* **WHAT IS EXPECTED**:
Say how many lines below contain the word "together". The number is the entire reply.

Dataset entries:

★ ★ ★ ★ ★ ★ ★

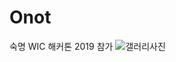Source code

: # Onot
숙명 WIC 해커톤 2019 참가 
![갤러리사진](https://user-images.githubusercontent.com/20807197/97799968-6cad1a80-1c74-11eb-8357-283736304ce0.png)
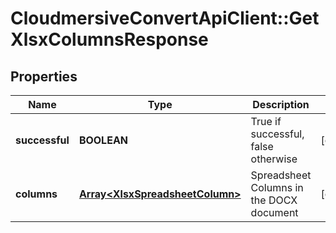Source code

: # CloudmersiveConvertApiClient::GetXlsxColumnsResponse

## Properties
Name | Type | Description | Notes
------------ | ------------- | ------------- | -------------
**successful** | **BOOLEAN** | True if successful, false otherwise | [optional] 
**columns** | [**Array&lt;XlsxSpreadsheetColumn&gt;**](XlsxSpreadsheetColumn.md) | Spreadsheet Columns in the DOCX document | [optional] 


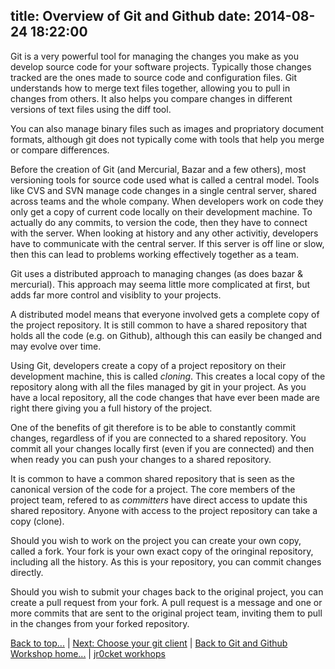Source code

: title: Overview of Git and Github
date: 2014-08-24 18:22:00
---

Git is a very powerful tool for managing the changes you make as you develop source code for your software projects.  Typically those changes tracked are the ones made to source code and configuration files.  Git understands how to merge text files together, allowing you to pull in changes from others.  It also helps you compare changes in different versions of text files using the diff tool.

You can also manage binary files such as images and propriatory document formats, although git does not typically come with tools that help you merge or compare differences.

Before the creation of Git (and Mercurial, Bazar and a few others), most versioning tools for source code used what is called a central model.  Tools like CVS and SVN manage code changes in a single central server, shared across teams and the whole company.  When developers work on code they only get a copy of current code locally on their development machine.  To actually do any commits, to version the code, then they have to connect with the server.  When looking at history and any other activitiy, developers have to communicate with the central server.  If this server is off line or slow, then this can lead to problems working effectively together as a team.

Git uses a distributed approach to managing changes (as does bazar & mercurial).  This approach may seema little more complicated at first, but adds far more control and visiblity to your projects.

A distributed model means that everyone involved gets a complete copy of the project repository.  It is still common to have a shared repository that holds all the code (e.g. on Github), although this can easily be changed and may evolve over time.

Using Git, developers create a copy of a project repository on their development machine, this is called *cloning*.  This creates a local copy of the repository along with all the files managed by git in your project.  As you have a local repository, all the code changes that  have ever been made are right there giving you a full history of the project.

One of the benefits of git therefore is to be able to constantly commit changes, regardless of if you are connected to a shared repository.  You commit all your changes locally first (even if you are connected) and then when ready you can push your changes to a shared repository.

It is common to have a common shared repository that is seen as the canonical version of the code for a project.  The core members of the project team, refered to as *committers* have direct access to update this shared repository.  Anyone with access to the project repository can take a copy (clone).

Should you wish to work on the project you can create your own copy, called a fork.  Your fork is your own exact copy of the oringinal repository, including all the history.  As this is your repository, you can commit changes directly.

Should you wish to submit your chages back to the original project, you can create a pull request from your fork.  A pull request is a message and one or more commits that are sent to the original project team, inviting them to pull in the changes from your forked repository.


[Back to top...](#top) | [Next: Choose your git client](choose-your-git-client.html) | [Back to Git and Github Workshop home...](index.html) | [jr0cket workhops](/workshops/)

★ ★ ★ ★ ★ ★ ★

* **TASK ANSWER**:
2